After breakfast, we took a panoramic city tour of San Salvador, passing the National Palace and the Catedral Metropolitana in the city center, a military museum and then, we set off to explore Joya de Ceren (Jewel of Cerén), a UNESCO World Heritage Site, and the first of five Mayan archaeological sites we will visit. The military museum had an incredibly detailed relief map of the area showing all of the mountains, cities, towns and villages, well worth the stop just for the map. Inside were some very powerful paintings depicting the struggles of the Mayan people through history.
Relief Map of the Area
Monument to Heroes and National Palace
Located about 30 minutes northwest of San Salvador, Joya de Ceren was a farming community buried under an eruption of the Laguna Caldera volcano c. AD 600. Because of the exceptional condition of the remains, the site provides detailed information about the daily lives of ancient Mayan farmers who lived here. It was discovered during the construction of grain-storage silos in 1976, when a bulldozer exposed a clay-built structure and is still being excavated. Evidence suggests that the inhabitants were able to evacuate as the eruption destroyed their village, but they left utensils and textiles behind that provide revealing glimpses of Mayan life more than a millennium ago. From Joya de Cerén, we head to the border of Honduras — bound for the town of Copán. Because of a series of long traffic delays caused by protestors blocking a major highway in San Salvador and later by a fatal accident we arrived at our hotel in Copán quite late and were happy to forego dinner and just head to bed.
Truck Traffic at the Border
It was a long day.
We had a leisurely morning and one last breakfast around the pool before Juan picked us up for the ride back into the airport in Managua where we will meet the other four travelers.
It has been a fantastic visit to Nicaragua, our fellow travelers are a wonderful fun-loving group of people and today we move on to the main part of the trip and where we will meet the other four members of our party to begin The Route of the Maya.
Not far from the airport Hector has the drive pull off the highway to a little side road lined with food stalls for a “little surprise”. There must have been about 20 food stalls all making the same thing . . . pupusas, a Salvadoran staple, similar to a tortilla but stuffed with beans or cheese. We watched as these little morsels cook on round gridle, turned by hand and then served piping hot with accompaniments on the table, innocent looking mixtures of vegetables and peppers hot, hotter and blistering. The pupusas were an instant hit!
Driving into San Salvador, Central America’s second-largest city and the capital of El Salvador is a bit of a shock, horrible traffic, smog, fast food chains, strip malls – it almost feels like home and that’s not a good thing. It is much more modern looking than Managua and has an American feel to it.

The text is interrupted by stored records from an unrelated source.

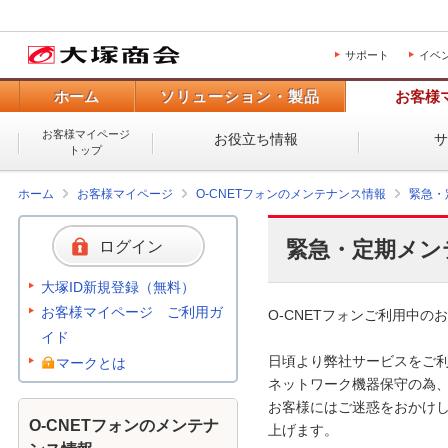
サポート
イベ
ホーム
ソリューション・製品
お客様
お客様マイページ
お役立ち情報
トップ
ホーム
お客様マイページ
O-CNETフォンのメンテナンス情報
緊急・
緊急・定期メン
ログイン
大塚ID新規登録（無料）
お客様マイページ ご利用ガ
O-CNETフォンご利用中のお
イド
日頃より弊社サービスをご利
マークとは
ネットワーク機器保守の為、
お客様にはご迷惑をおかけし
O-CNETフォンのメンテナ
上げます。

Our hotel is actually in a residential district, it is a small hotel but nice. We settle in and then Hector takes us for a walk to orient us to the Antiguo Cuscatlan neighborhood. First impression not good, there is an armed guard near the front door of the hotel – hmmm. We walk about a block and see two more armed policemen and I don’t mean little hand guns they have BIG ASS guns, semi-automatic weapons and wear what looks to me like swat gear, strangely it does not make me feel safe. Seemingly every corner has one or two armed policemen, usually two. Hector explained that there have been problems with gangs and the heavy police presence is a deterent, hope it works but I am happy we are not spending much time here.